Glaisher’s interest in students and publications affected American mathematics. He befriended an American student at Cambridge, Thomas S. Fiske, and took him to meetings of the London Mathematical Society. When he returned to Columbia University, Fiske organized the New York Mathematical Society (later the American Mathematical Society) in 1888 and copied the format of the Messenger when the Bulletin of the New York Mathematical Society was initiated.
Forsyth’s characterization of Glaisher as “a mathematical stimulus to others rather than a pioneer” seems sound.
I. Original Works. For lists of papers see Poggendorff, III, 524–525; IV, 502; V, 427–428; VI, 900.

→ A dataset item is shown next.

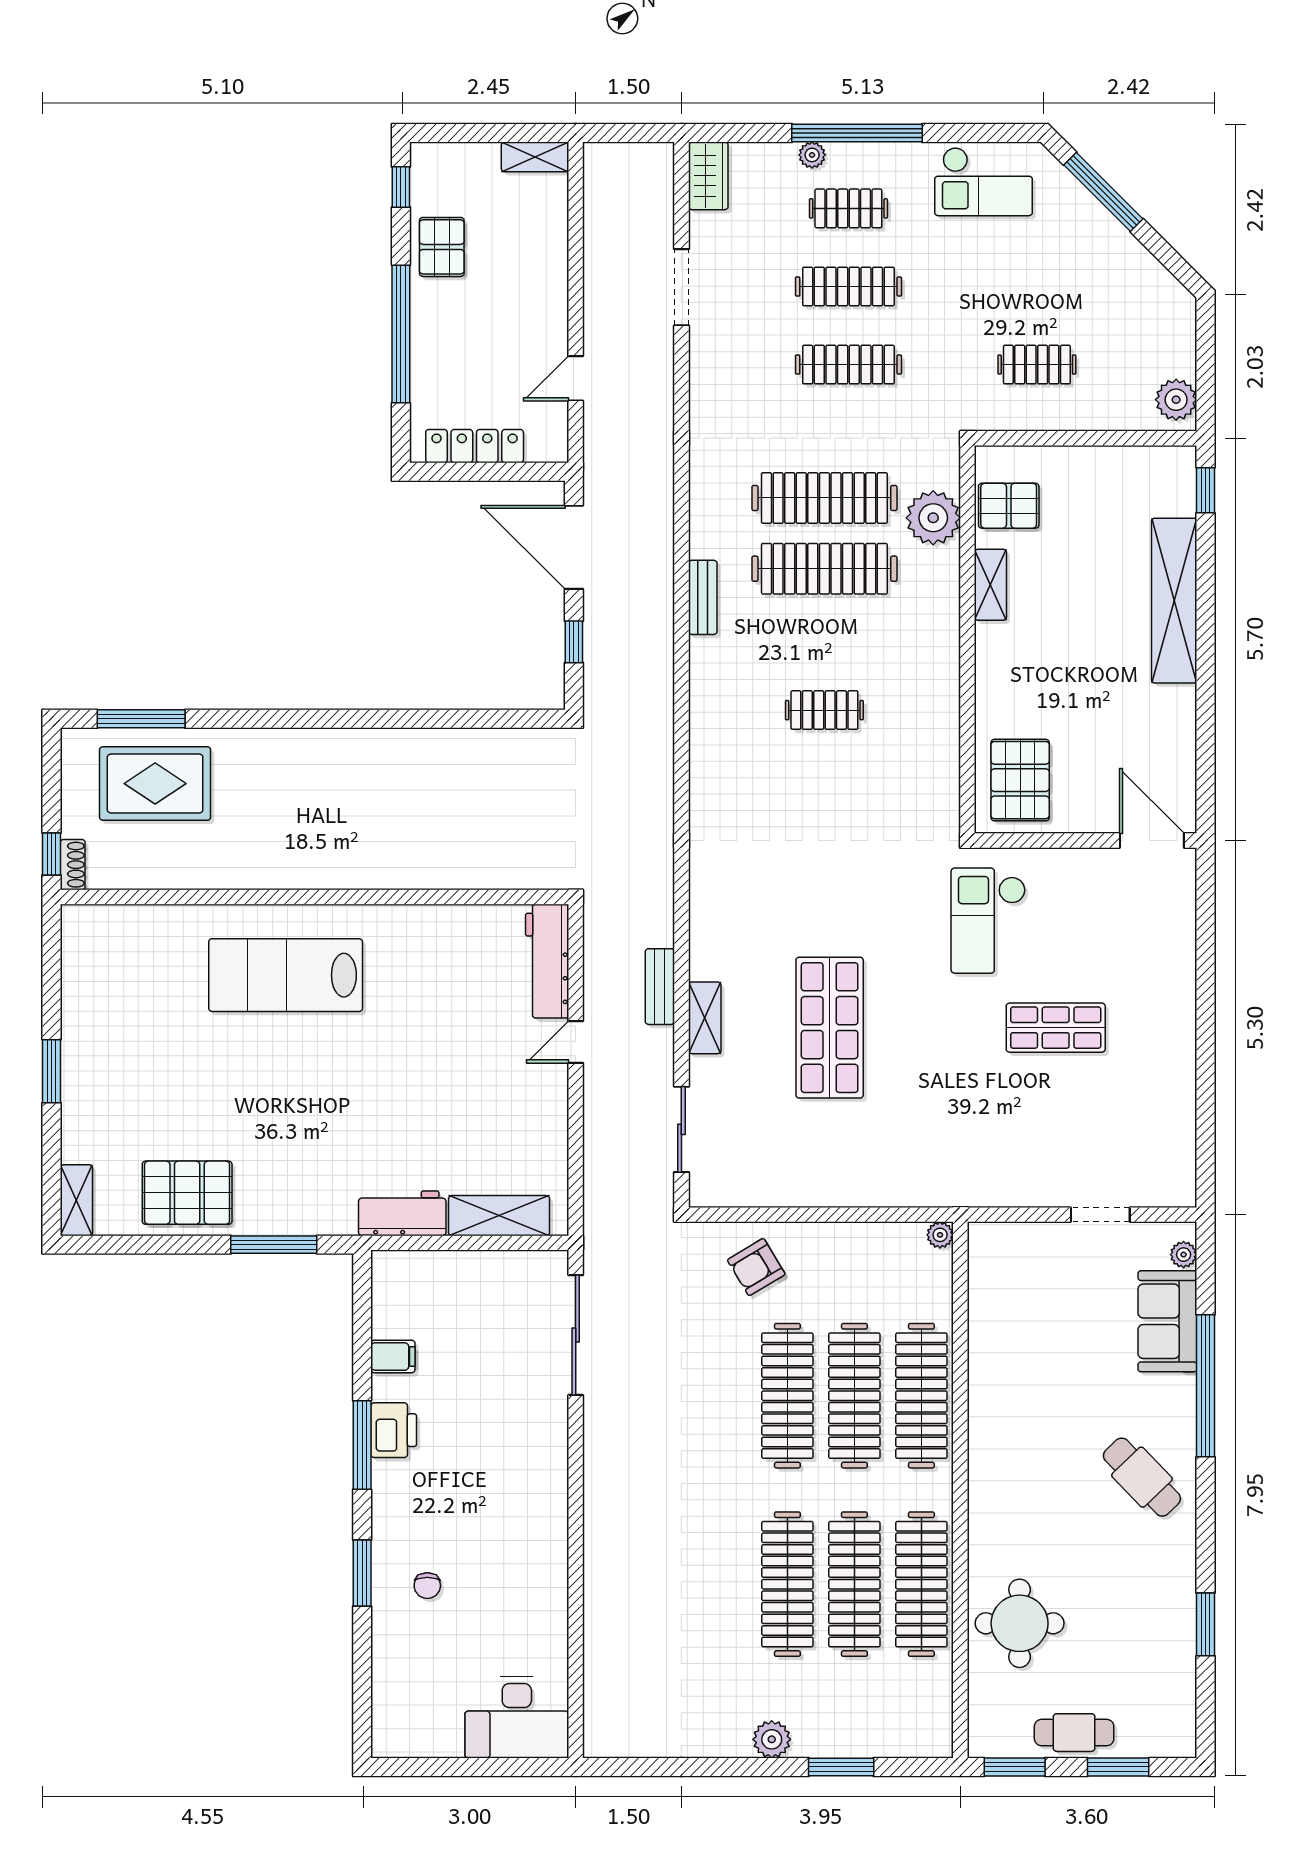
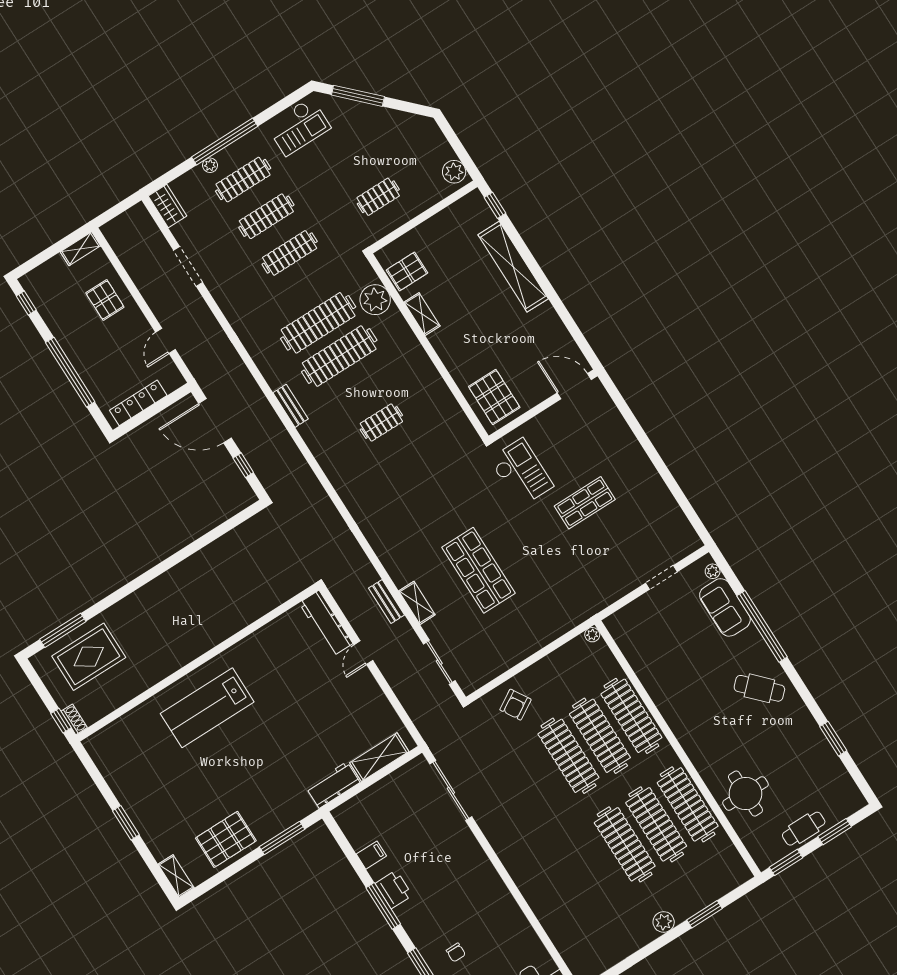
clothes rail: (848, 208) -> (243, 180), width x1.36
pallet: (442, 247) -> (105, 300), moved
checkout: (988, 921) -> (521, 473), turned 180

For Glaisher’s contributions to number theory, see the author index in Leonard Eugene Dickson, History of the Theory of Numbers (New York, 1934). “On Riccati’s Equation and its Transformations and on Some Definite Integrals Which Satisfy Them,” is in Philosophical Transactions of the Royal Society of London, 172 , pt. 3 (1882), 759–828. His article on the history of plus and minus signs appeared in Messenger of Mathematics, vol. 51 (1922).
II. Secondary Literature. A. R. Forsyth published a biography in Journal of the London Mathematical Society, 4, pt. 2, no. 14 (Apr. 1929), 101–112, repr. in Proceedings of the Royal Society, 126A, no. A802 (22 Jan. 1929), i–xi, with a portrait facing p. i. Forsyth also wrote the biography in Dictionary of National Biography. 1922–1930 (London, 1937), pp. 339–340, which records that there is a pencil drawing of Glaisher by Francis Dodd in Trinity College, Cambridge.
See also H. H. Turner, “James Whitbread Lee Glaisher,” in Monthly Notices of the Royal Astronomical Society, 89 (Feb. 1929), 300–308; and G. H. Hardy, “Dr. Glaisher and the Messenger of Mathematics,” in Messenger of Mathematics, 58 (1929), 159–160.